__Exercise aim__:
Copy the lines starting with the one that contains "pose: elev=279.5 azim=287.8" and going on through the one that contains "Dot at: (268, 94)", switching "pose" to "camera" and leaving all else unchanged.

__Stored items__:

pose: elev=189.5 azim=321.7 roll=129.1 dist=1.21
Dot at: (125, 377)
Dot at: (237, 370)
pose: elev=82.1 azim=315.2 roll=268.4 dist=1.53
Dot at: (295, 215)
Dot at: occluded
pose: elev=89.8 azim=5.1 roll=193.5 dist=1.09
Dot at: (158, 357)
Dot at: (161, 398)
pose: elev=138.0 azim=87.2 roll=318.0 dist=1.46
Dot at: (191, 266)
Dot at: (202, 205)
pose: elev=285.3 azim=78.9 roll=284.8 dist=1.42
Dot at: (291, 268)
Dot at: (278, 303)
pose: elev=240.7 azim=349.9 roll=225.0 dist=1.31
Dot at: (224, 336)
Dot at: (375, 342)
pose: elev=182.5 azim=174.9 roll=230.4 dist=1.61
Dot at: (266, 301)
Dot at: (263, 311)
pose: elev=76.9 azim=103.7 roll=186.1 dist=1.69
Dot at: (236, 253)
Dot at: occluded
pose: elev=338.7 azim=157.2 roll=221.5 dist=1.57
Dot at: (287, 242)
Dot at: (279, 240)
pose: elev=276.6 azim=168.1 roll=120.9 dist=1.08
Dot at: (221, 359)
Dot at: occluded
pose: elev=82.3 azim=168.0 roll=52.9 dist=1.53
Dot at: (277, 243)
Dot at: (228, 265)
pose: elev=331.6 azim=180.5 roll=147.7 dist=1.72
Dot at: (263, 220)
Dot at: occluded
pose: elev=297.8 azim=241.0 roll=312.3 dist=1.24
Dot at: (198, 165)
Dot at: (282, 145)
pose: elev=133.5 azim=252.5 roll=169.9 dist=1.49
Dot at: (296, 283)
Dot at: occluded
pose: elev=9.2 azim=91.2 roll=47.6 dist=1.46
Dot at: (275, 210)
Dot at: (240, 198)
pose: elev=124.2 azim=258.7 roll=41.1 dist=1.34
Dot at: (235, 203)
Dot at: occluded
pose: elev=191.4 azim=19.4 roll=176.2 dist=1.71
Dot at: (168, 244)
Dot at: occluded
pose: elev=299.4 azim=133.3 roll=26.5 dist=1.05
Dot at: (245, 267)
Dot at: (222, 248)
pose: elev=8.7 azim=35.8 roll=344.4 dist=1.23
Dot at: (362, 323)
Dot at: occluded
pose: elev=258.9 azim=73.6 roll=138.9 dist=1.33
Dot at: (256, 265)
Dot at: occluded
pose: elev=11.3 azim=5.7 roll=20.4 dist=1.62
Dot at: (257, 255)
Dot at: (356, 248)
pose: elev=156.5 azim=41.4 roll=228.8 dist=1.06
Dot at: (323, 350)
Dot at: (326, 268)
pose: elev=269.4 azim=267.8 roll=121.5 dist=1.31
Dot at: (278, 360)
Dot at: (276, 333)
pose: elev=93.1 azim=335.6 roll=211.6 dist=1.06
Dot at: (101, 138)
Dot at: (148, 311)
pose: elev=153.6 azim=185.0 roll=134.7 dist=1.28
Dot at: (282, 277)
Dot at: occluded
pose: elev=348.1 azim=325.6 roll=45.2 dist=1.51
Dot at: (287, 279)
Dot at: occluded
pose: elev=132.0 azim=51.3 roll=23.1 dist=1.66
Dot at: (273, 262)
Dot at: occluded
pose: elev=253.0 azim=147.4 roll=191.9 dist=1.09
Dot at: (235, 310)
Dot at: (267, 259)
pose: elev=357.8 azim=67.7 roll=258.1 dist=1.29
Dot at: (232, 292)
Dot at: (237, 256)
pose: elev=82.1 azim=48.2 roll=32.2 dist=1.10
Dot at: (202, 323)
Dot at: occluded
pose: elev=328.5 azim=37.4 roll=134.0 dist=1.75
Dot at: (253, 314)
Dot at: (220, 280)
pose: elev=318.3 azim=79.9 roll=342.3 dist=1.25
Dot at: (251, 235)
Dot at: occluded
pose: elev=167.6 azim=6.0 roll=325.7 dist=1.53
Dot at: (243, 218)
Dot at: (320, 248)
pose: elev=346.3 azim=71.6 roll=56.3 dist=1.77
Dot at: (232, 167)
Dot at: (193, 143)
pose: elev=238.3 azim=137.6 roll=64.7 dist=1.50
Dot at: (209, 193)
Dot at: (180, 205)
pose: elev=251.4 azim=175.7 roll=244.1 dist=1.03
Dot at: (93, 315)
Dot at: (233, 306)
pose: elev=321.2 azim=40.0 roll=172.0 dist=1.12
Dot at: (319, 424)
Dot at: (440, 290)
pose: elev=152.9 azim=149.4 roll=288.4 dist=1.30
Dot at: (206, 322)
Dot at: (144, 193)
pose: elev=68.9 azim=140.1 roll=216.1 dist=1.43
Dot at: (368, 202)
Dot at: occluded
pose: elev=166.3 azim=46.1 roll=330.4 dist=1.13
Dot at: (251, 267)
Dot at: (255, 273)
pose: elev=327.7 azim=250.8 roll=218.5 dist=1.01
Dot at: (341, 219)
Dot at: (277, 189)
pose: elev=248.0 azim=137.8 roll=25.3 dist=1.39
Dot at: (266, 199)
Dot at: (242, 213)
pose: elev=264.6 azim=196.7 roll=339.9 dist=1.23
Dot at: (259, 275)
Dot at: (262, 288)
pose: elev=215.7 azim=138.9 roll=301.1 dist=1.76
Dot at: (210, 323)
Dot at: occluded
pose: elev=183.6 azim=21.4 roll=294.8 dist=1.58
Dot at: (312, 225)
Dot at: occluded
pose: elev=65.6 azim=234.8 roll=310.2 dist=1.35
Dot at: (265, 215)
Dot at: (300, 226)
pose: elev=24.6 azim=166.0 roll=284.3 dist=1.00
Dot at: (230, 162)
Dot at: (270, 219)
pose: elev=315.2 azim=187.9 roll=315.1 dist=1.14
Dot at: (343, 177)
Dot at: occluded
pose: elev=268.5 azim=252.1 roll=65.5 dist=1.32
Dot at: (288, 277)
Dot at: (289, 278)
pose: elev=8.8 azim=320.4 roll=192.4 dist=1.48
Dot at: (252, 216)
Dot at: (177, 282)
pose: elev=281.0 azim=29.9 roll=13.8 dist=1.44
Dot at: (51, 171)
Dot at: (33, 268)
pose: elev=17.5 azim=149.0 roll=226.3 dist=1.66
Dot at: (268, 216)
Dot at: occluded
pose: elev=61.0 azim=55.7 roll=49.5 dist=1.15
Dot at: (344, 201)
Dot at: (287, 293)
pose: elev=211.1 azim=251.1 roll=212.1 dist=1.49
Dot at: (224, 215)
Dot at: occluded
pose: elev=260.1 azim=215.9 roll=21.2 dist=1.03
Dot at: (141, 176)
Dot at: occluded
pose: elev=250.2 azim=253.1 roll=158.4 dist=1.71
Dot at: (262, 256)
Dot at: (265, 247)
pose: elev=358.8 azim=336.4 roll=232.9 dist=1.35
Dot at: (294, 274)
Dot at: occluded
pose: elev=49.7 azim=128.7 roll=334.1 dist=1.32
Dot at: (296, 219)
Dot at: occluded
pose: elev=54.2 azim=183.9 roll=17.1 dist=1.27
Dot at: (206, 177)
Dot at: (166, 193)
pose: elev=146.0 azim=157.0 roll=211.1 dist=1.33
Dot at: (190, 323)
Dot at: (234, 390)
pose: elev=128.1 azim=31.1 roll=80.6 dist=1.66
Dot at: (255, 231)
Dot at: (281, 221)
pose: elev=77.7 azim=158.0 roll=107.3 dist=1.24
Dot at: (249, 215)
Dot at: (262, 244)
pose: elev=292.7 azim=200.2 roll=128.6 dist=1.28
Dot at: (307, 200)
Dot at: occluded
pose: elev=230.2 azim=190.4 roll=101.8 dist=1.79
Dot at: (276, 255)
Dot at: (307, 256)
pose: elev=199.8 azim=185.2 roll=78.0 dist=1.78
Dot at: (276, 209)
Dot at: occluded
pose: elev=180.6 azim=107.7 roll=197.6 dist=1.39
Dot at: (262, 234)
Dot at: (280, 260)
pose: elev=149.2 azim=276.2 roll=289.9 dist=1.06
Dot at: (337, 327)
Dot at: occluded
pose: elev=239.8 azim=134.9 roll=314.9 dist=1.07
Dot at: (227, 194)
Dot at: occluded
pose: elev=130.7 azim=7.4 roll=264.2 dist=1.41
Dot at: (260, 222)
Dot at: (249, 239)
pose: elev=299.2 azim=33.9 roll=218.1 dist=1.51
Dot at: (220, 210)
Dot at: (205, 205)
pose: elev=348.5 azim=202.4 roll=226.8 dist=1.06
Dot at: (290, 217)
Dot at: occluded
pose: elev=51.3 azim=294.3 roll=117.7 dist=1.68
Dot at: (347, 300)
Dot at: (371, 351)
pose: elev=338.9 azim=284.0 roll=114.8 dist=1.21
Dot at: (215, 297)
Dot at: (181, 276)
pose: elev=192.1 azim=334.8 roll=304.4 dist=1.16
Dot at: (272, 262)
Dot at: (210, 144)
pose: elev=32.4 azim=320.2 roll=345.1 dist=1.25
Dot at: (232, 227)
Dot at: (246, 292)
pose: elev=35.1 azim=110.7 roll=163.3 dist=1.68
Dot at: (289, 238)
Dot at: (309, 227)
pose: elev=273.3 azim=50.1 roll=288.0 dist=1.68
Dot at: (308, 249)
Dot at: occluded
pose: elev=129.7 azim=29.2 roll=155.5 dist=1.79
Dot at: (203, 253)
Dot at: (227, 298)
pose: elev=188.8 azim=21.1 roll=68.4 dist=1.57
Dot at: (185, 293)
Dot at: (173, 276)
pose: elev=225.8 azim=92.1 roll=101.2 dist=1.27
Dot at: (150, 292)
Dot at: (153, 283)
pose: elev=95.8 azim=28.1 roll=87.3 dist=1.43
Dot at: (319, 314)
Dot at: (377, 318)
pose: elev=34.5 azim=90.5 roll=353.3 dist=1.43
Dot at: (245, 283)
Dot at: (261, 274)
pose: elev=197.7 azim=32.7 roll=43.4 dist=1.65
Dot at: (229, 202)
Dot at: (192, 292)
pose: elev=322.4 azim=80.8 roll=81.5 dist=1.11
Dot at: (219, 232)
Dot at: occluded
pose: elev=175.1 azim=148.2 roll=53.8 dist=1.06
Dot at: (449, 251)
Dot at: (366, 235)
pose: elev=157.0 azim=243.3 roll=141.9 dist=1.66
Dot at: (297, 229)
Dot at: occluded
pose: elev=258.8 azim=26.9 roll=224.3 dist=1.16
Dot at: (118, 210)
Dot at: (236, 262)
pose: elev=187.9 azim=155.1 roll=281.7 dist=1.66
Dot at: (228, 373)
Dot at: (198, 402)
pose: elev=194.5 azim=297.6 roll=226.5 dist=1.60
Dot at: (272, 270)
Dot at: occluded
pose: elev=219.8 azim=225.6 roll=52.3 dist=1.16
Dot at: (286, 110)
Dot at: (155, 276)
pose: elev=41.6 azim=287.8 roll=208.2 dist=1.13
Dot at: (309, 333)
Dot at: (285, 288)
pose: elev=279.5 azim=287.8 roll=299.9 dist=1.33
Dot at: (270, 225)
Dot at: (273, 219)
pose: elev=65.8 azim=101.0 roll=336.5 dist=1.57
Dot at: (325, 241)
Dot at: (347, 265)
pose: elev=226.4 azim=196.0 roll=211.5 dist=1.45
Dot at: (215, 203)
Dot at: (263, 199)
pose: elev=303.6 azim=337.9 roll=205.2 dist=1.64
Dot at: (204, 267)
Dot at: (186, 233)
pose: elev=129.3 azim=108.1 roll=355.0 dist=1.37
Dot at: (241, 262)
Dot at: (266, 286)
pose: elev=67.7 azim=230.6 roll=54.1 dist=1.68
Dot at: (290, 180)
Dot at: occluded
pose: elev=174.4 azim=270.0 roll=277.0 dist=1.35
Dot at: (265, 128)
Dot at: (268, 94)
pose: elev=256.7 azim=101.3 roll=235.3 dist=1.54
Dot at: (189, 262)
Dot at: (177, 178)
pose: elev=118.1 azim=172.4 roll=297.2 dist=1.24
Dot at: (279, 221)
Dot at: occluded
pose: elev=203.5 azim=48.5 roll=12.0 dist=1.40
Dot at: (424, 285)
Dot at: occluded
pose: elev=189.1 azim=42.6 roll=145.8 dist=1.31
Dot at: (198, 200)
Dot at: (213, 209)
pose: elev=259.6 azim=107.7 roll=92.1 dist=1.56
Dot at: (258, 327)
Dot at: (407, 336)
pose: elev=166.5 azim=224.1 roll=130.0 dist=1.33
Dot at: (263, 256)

__Output of the task__:
camera: elev=279.5 azim=287.8 roll=299.9 dist=1.33
Dot at: (270, 225)
Dot at: (273, 219)
camera: elev=65.8 azim=101.0 roll=336.5 dist=1.57
Dot at: (325, 241)
Dot at: (347, 265)
camera: elev=226.4 azim=196.0 roll=211.5 dist=1.45
Dot at: (215, 203)
Dot at: (263, 199)
camera: elev=303.6 azim=337.9 roll=205.2 dist=1.64
Dot at: (204, 267)
Dot at: (186, 233)
camera: elev=129.3 azim=108.1 roll=355.0 dist=1.37
Dot at: (241, 262)
Dot at: (266, 286)
camera: elev=67.7 azim=230.6 roll=54.1 dist=1.68
Dot at: (290, 180)
Dot at: occluded
camera: elev=174.4 azim=270.0 roll=277.0 dist=1.35
Dot at: (265, 128)
Dot at: (268, 94)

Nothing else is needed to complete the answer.